▶ [What you have to do]: Retype the records from the line containing "What is the change" through the end of the records, leaving the pictures out.

++++

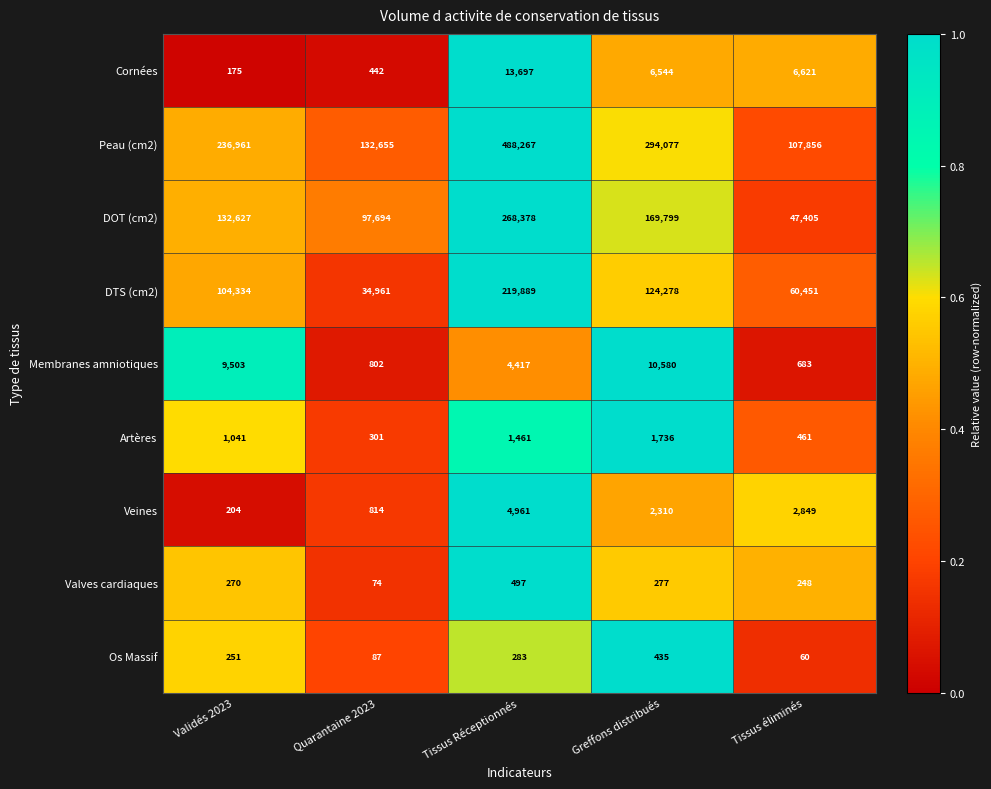

True or false: Peau (cm2) has a value of 132655 at Quarantaine 2023.

True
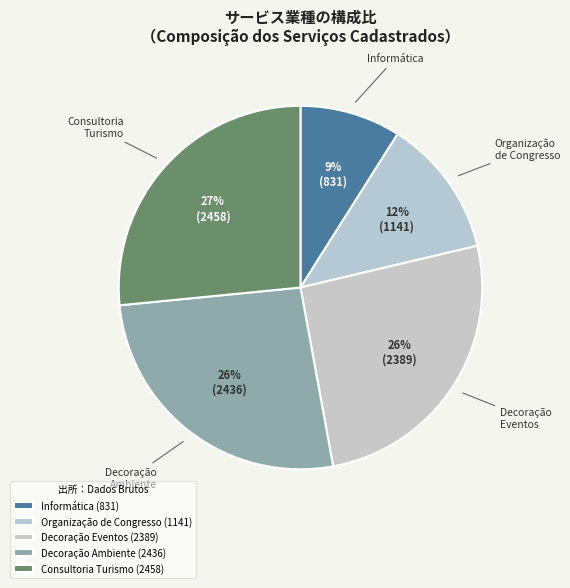

To the nearest percent, what is the average slice percentage?

20%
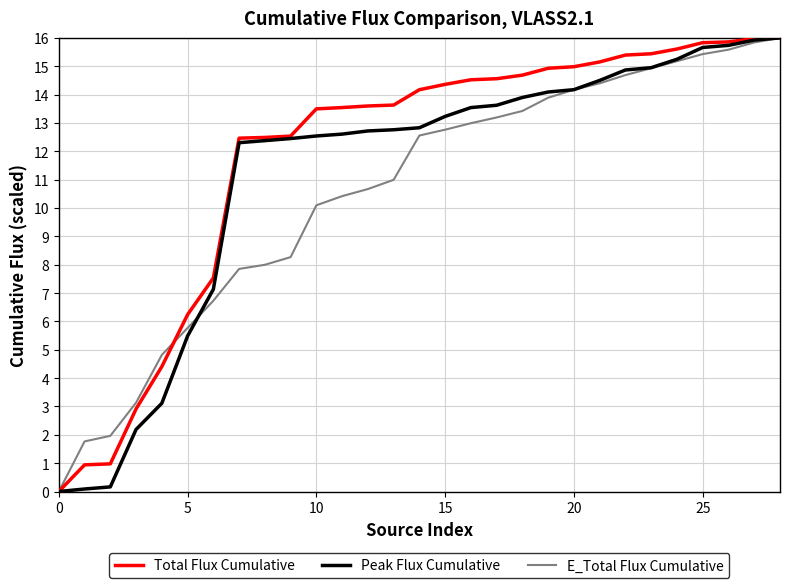

What is the maximum value for Total Flux Cumulative?

16.0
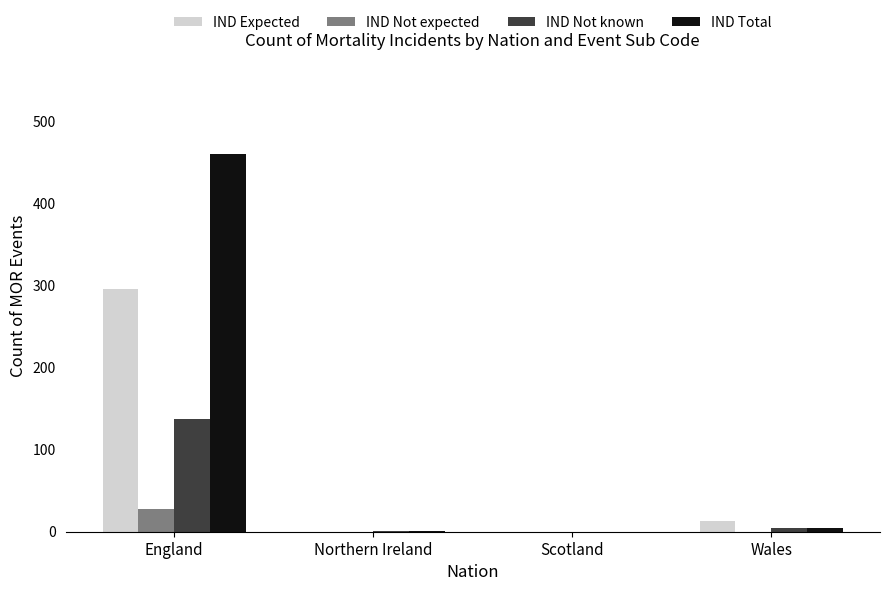

What is the total value across all series at England?

920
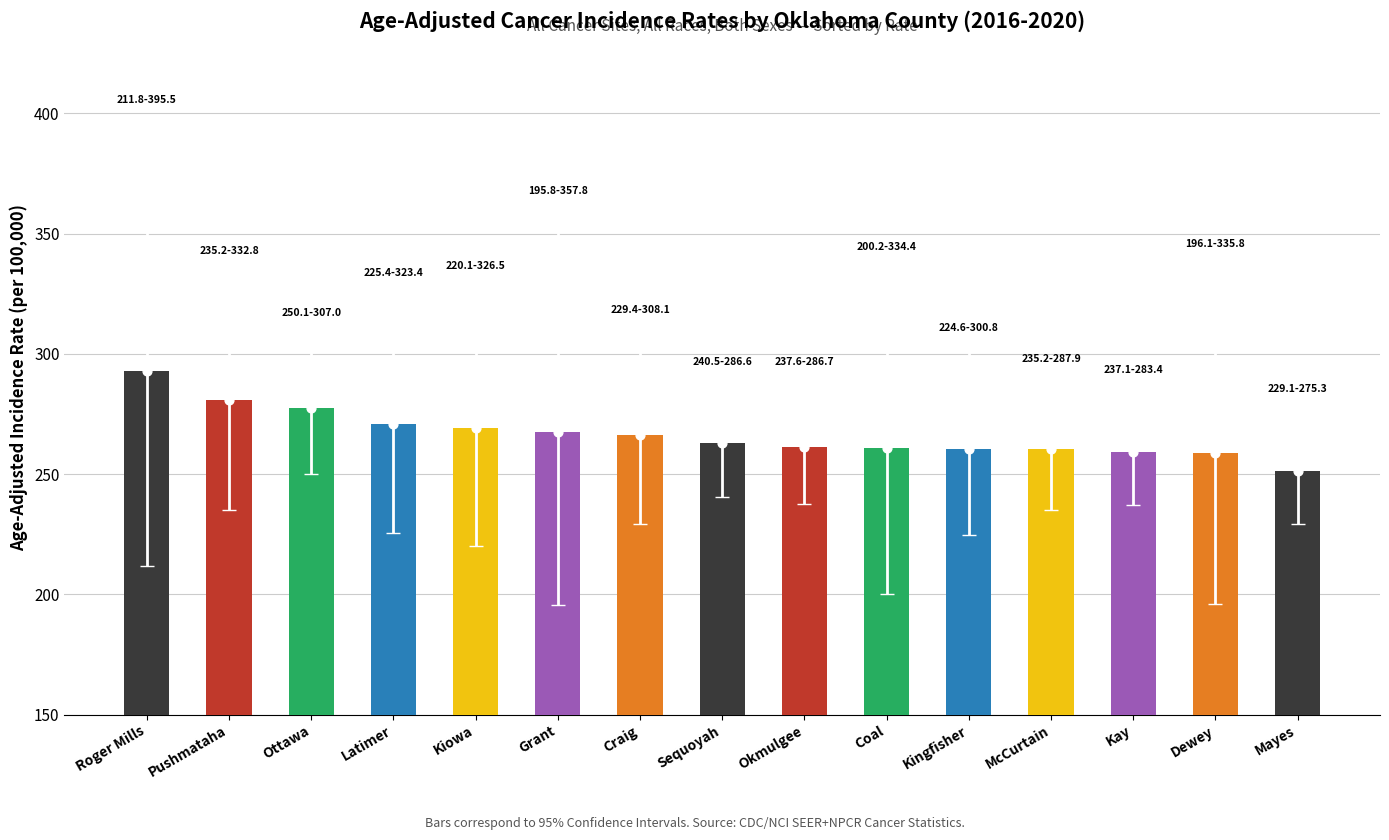

What is the change in value from Craig to Coal?

-5.7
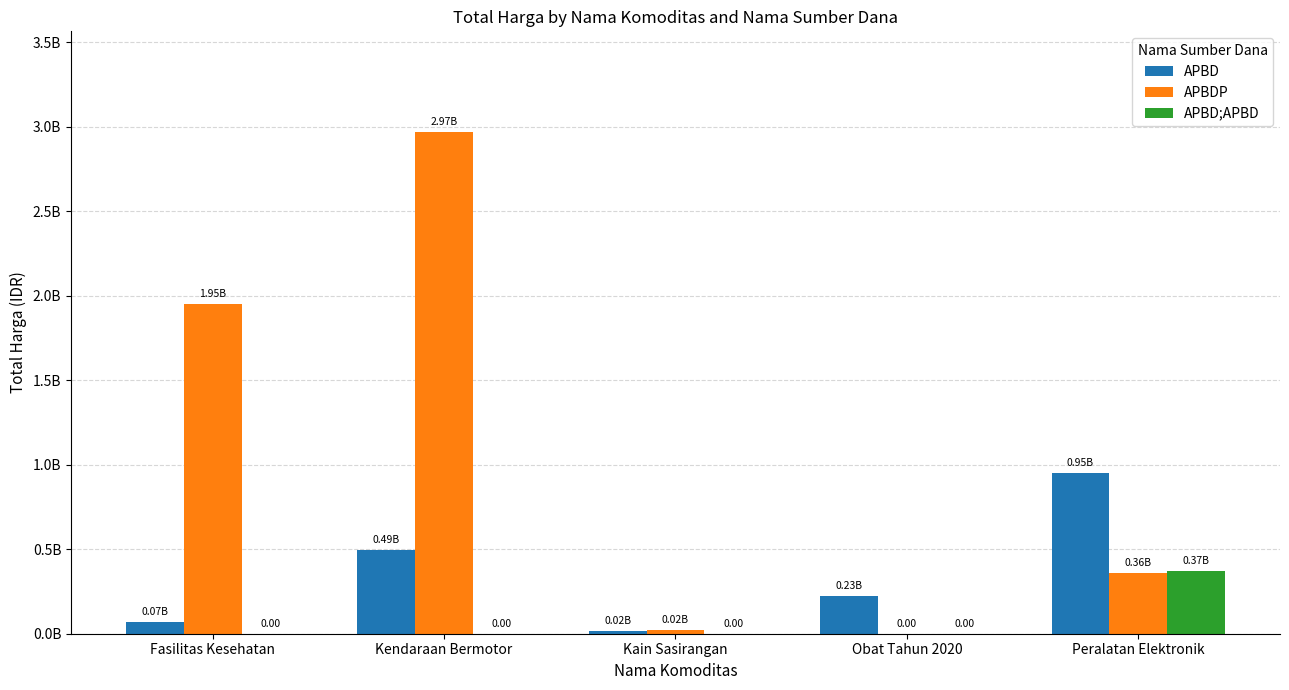

At which label does APBD;APBD reach its peak?

Peralatan Elektronik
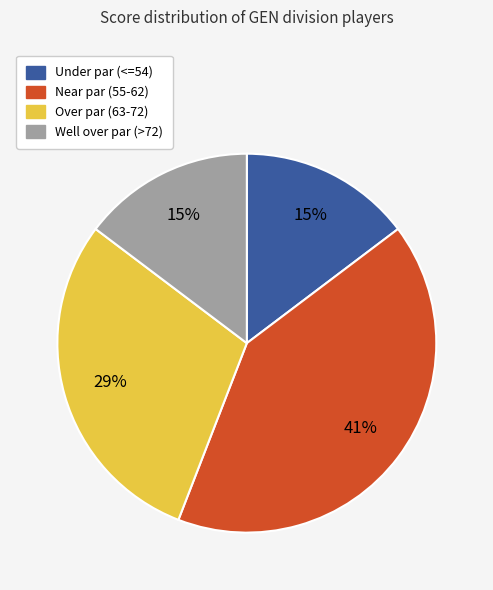

To the nearest percent, what is the average slice percentage?

25%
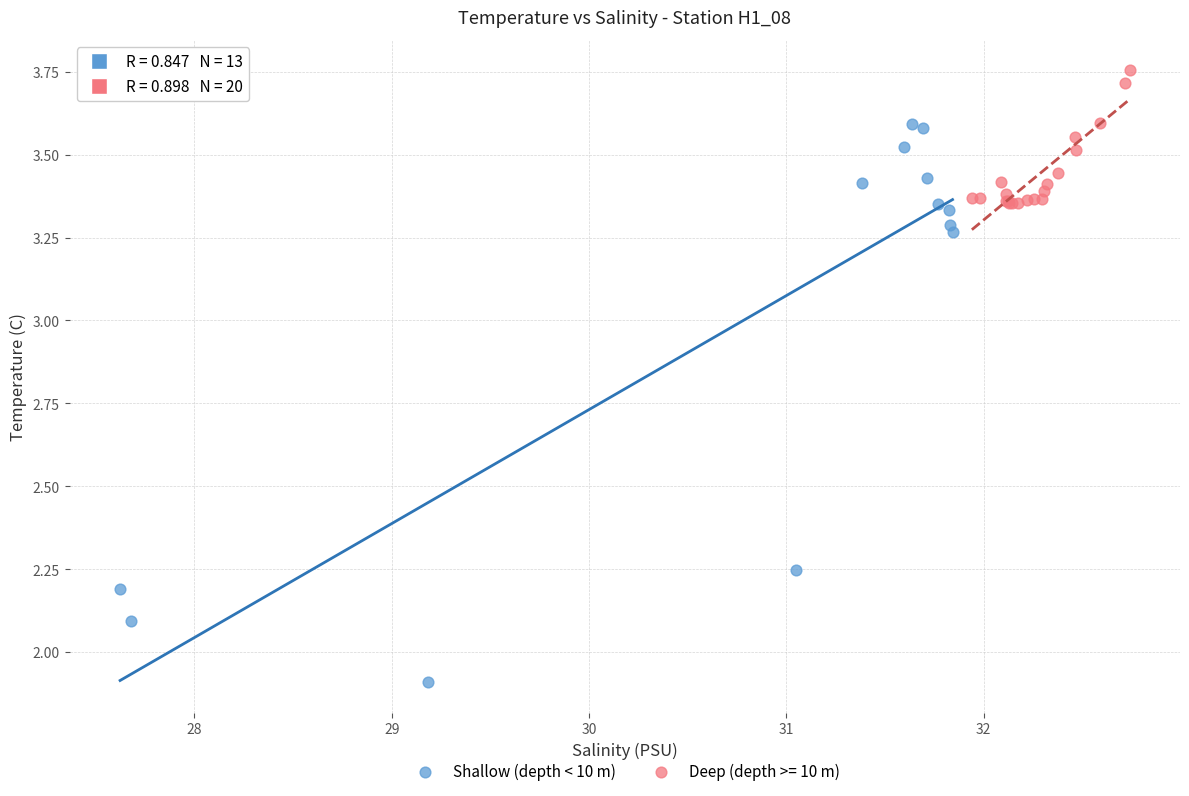

Which series reaches the maximum Y coordinate?

Deep (depth >= 10 m)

++++

▶ [Result]:
What is the change in value from Craig to Coal?

-5.7

At which label does APBD;APBD reach its peak?

Peralatan Elektronik

To the nearest percent, what is the average slice percentage?

25%

Which series reaches the maximum Y coordinate?

Deep (depth >= 10 m)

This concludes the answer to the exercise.